__Exercise brief__:
Line tally for "APERTURE": state how many lines of the entries include it, with no other text.

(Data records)
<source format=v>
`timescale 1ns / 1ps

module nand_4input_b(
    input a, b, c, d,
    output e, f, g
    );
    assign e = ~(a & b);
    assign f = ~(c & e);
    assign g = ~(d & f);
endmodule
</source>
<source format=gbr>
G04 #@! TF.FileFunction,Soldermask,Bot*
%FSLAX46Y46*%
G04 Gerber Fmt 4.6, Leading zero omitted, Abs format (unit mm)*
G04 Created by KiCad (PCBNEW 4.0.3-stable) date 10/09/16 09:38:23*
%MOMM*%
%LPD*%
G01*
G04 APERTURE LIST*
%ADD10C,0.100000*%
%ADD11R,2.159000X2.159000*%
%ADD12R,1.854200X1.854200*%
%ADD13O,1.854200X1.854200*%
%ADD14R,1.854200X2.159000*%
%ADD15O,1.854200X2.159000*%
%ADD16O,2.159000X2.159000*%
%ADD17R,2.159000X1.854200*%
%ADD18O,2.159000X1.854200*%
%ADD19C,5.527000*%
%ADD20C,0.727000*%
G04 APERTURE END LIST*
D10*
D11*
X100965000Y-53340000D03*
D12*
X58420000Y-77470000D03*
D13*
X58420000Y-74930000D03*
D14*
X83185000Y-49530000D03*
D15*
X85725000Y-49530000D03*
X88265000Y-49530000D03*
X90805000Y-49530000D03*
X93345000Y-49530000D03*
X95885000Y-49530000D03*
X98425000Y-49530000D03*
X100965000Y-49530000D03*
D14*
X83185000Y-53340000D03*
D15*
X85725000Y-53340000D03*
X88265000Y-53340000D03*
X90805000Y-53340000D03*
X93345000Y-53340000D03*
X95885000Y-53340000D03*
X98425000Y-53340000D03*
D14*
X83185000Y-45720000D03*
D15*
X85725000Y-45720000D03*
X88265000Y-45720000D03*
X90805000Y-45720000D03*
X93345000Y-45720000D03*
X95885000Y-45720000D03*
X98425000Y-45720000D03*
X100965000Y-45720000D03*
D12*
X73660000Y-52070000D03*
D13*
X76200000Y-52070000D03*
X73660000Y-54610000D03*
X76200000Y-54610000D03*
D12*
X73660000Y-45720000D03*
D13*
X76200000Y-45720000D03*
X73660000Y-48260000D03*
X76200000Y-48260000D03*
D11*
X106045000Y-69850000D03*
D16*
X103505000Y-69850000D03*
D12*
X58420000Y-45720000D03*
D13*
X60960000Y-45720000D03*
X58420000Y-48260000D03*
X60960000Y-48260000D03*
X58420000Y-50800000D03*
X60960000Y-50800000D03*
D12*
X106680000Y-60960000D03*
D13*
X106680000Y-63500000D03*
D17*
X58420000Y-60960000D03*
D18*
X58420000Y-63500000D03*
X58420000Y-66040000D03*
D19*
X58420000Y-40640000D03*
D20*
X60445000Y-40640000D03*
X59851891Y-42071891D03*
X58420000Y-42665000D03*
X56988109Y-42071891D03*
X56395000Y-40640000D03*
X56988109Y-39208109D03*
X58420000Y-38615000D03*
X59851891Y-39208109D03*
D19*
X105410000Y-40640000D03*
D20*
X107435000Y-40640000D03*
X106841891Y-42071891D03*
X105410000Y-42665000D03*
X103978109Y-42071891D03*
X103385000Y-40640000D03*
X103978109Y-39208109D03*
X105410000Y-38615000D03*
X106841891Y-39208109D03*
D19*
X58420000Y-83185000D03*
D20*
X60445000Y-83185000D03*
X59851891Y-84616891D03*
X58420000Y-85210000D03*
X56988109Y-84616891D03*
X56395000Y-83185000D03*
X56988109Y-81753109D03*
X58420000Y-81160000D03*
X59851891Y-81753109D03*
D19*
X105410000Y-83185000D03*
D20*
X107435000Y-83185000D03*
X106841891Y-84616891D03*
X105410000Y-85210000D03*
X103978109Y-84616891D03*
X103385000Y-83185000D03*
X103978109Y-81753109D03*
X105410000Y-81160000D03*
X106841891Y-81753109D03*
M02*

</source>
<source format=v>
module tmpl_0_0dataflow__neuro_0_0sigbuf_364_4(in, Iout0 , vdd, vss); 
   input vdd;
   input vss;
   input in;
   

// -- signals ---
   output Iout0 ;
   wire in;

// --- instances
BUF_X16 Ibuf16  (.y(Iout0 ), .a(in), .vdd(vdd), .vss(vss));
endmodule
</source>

* * *

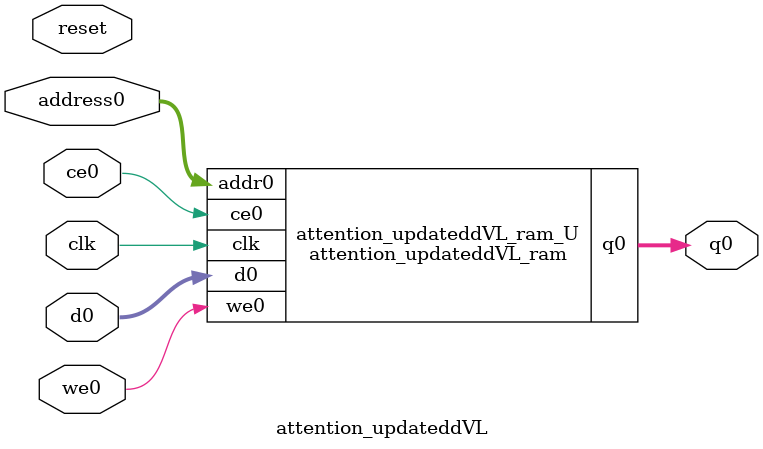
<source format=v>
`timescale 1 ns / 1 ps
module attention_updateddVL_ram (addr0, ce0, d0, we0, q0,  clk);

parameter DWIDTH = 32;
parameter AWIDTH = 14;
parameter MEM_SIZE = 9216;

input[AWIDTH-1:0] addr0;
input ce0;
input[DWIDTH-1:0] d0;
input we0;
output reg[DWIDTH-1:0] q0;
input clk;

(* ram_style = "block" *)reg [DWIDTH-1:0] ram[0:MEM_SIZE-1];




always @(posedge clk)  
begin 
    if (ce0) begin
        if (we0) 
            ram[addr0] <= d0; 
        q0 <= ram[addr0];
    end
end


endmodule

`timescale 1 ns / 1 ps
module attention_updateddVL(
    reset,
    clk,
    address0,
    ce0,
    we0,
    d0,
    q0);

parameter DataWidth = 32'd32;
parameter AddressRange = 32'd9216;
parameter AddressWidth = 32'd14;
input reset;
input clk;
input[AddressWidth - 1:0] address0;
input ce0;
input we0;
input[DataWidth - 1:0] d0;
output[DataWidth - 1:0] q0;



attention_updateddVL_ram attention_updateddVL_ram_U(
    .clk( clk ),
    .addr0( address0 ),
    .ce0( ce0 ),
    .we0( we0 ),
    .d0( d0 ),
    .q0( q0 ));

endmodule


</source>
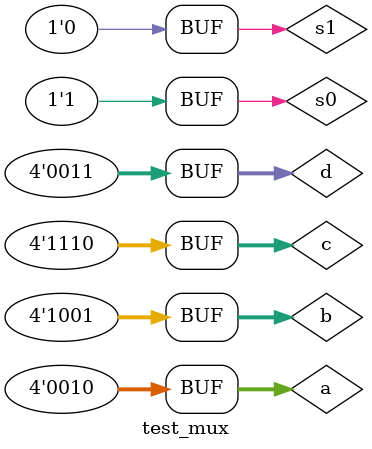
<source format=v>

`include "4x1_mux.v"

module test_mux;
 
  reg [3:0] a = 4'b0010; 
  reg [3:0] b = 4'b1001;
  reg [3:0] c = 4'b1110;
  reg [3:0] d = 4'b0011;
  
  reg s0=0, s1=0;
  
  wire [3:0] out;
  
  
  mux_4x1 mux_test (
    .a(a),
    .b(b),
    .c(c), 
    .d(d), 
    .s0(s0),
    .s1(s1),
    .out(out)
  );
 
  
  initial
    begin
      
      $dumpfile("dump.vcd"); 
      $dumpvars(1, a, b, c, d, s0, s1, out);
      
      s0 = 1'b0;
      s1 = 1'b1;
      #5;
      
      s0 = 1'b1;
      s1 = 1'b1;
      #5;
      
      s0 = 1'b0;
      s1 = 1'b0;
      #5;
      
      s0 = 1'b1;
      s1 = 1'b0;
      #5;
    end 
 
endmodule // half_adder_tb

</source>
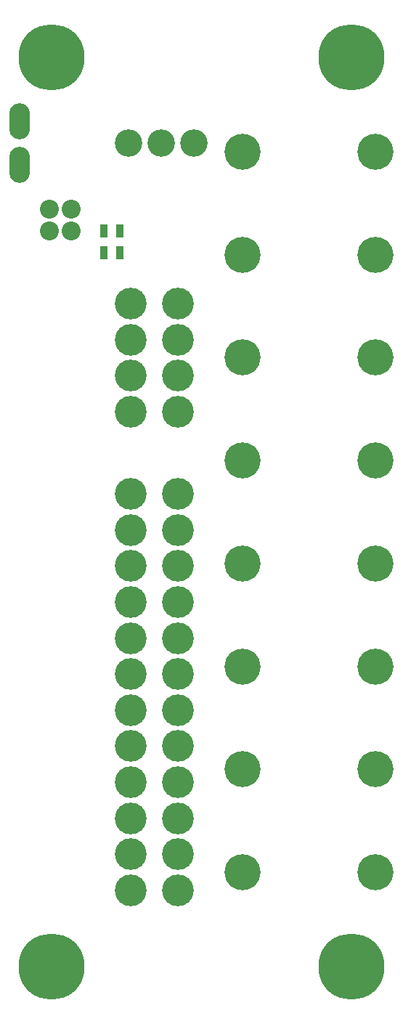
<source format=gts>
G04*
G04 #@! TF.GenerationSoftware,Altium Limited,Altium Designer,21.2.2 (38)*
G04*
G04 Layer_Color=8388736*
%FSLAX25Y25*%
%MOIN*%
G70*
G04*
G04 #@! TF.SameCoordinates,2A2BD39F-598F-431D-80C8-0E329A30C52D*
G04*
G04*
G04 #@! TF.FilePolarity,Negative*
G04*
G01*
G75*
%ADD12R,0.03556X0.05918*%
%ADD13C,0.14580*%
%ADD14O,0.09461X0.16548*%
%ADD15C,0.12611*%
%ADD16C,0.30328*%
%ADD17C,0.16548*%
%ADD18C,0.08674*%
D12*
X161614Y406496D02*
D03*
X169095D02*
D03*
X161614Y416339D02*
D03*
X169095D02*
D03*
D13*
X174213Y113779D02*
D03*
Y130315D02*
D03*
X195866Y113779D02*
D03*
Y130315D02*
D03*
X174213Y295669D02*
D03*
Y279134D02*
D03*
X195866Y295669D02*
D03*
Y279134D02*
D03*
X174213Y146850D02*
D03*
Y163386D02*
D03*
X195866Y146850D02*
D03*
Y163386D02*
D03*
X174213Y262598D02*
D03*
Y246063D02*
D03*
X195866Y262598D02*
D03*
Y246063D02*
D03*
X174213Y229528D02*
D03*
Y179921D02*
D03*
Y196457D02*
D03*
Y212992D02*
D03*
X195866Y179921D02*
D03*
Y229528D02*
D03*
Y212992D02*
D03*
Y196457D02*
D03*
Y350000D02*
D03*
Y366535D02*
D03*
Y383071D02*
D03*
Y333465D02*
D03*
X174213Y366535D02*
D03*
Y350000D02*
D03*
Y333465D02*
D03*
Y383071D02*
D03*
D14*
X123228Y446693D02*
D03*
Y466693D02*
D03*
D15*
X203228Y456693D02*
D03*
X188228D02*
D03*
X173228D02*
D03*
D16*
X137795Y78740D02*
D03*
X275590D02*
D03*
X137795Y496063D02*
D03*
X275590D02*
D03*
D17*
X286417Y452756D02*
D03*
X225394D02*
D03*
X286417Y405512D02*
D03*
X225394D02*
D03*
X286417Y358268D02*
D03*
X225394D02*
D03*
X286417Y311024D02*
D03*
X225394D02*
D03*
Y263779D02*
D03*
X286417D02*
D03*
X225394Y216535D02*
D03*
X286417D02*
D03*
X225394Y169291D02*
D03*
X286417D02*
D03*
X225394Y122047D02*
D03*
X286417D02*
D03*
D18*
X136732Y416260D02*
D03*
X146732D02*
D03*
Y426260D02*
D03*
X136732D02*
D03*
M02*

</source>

__Output of the task__:
2